**Work to be completed**
For each line below that holds the word "click", make a copy.

**Data records**
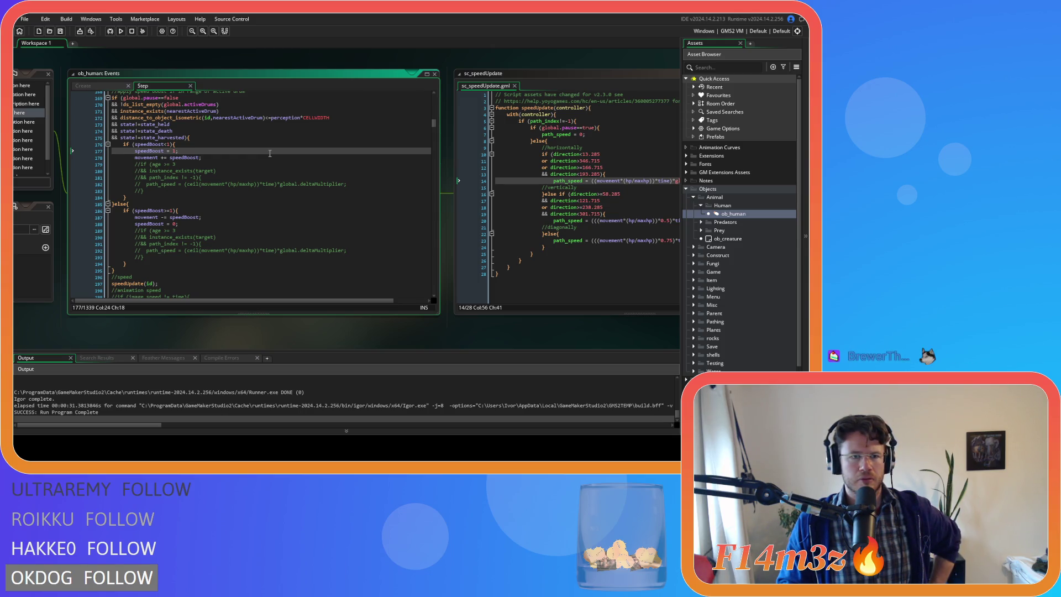
drag(134, 224, 182, 225)
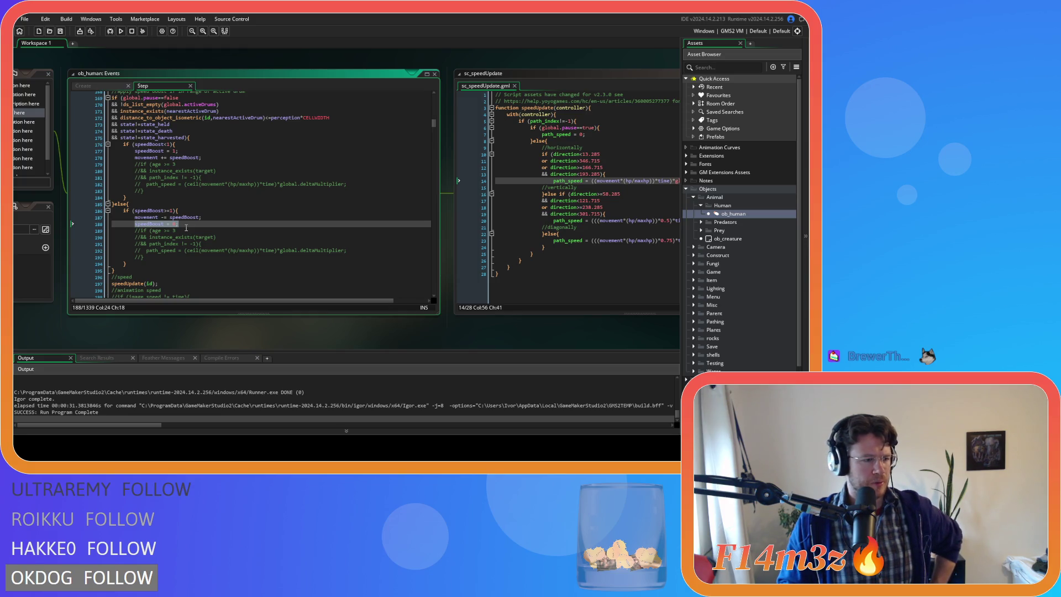
click(275, 199)
click(169, 217)
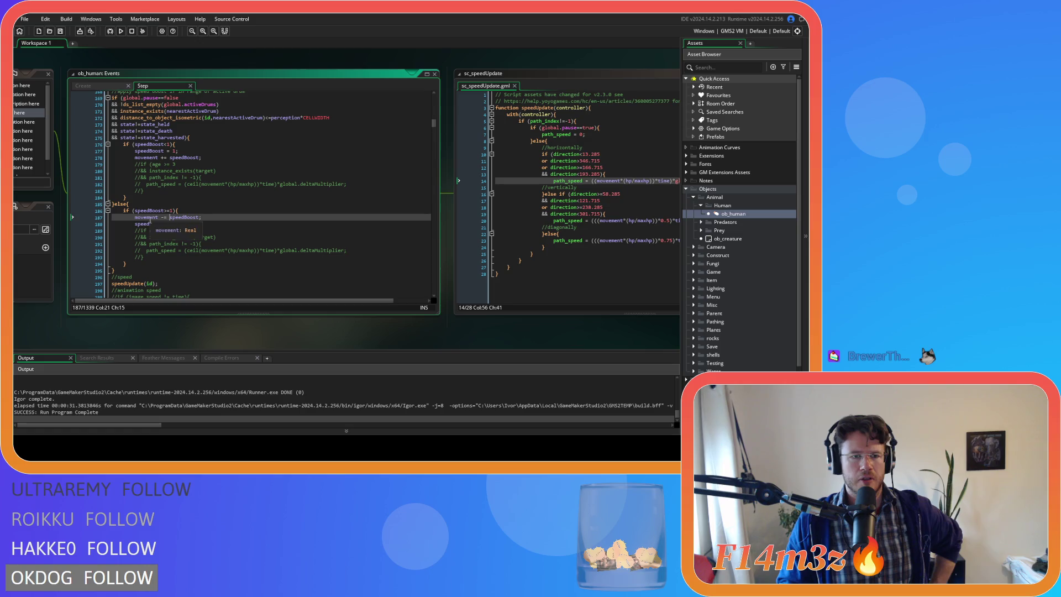
click(168, 165)
click(182, 150)
click(512, 177)
text(*speedBoost)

**Answer to the exercise**
click(275, 199)
click(169, 217)
click(168, 165)
click(182, 150)
click(512, 177)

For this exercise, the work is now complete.